While some people can't wait for school to be over, the same can't be said for Robert Mostello.
At age 79, this grandfather from Somerville, New Jersey has just started his first year studying at Rutgers University. And while he's already got three chemical engineering degrees to his name, this time around, he's focusing on English literature.
“To go back to school and capture some of that rich education that’s available in English literature, English history, the language, the use of the language," Mostello told InsideEdition.com. "I feel it would make me a better person and would enrich my value to anybody else."
In his younger days, Mostello, who goes by "Bob," achieved three chemical engineering degrees: a BA from New Jersey Institute of Technology and his master's and doctorate from Stevens Institute of Technology in Hoboken. He married, had four daughters and went on to work as a chemical engineer for more than 50 years, earning 20 patents in the industrial gas industry.
Despite his success, he still felt something significant was missing from his education: "humanities."
He's now taking two classes: "Twentieth Century Women Writers" and "Principles of Literary Theory," where he is reading "Pride and Prejudice" and "Mrs. Dalloway." And despite his age, he fits in just fine with his teenage classmates.

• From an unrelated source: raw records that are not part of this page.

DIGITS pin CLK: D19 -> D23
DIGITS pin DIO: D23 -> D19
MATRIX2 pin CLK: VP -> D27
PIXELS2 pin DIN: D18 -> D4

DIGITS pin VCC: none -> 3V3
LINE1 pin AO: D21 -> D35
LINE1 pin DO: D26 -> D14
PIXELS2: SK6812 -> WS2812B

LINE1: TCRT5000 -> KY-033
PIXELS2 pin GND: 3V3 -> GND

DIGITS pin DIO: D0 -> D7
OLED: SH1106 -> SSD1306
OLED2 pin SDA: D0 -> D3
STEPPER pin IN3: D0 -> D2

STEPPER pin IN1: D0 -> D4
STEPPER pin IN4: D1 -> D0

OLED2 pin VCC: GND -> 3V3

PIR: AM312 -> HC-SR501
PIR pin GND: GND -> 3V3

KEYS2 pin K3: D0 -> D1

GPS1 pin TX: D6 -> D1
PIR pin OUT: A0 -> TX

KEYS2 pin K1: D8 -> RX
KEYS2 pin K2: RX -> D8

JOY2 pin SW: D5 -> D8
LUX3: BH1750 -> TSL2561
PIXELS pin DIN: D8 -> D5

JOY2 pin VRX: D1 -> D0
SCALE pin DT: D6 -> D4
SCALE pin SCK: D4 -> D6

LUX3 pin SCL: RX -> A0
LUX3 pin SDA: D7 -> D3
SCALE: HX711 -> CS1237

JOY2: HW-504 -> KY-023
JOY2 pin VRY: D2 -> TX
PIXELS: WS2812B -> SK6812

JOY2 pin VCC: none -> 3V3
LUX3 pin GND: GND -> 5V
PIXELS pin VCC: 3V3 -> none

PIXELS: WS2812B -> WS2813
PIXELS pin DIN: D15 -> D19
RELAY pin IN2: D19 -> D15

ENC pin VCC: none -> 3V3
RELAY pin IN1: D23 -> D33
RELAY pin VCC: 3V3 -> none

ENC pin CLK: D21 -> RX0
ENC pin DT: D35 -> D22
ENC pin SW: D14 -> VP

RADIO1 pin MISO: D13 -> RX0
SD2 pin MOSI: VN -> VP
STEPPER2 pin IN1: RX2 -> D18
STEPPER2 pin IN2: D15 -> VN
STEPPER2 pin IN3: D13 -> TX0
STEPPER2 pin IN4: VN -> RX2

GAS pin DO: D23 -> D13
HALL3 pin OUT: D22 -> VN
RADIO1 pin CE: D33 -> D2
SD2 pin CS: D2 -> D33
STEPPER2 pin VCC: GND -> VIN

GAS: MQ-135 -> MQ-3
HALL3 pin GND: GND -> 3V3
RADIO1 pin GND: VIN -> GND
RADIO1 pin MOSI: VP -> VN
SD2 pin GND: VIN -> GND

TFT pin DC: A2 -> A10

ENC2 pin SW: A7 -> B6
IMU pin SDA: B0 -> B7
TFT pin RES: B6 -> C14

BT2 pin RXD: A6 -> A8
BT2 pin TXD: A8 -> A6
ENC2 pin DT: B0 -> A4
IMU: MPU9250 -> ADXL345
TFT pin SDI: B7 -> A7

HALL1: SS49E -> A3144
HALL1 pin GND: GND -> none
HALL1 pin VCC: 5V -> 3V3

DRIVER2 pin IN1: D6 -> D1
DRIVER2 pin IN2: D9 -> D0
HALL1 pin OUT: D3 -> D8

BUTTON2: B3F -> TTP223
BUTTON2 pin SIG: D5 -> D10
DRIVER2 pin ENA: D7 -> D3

“They do know I’m quite a bit older — I’m like old enough to be their grandpa, that’s for sure. But I’m pleased with the intelligence of the students and with how polite they are,” Mostello said.
Not only does he attend Rutgers as a part-time student, he also works as principle engineering associate at AMCS Corporation in Bedminster.
Despite fulfilling his dream to head back to the classroom, he still has many more. Among them, he'd like to write an eight-page article in the New York Times about technical education and education in the humanities, such as English literature.
“Of course, the New York Times doesn’t know that yet,” Mostello laughed.
He is a perfect illustration that anything is possible at any time in life.
“I am getting older," he said. "I’ll be four square this year and one consolation is that Robert Redford and I are getting older together."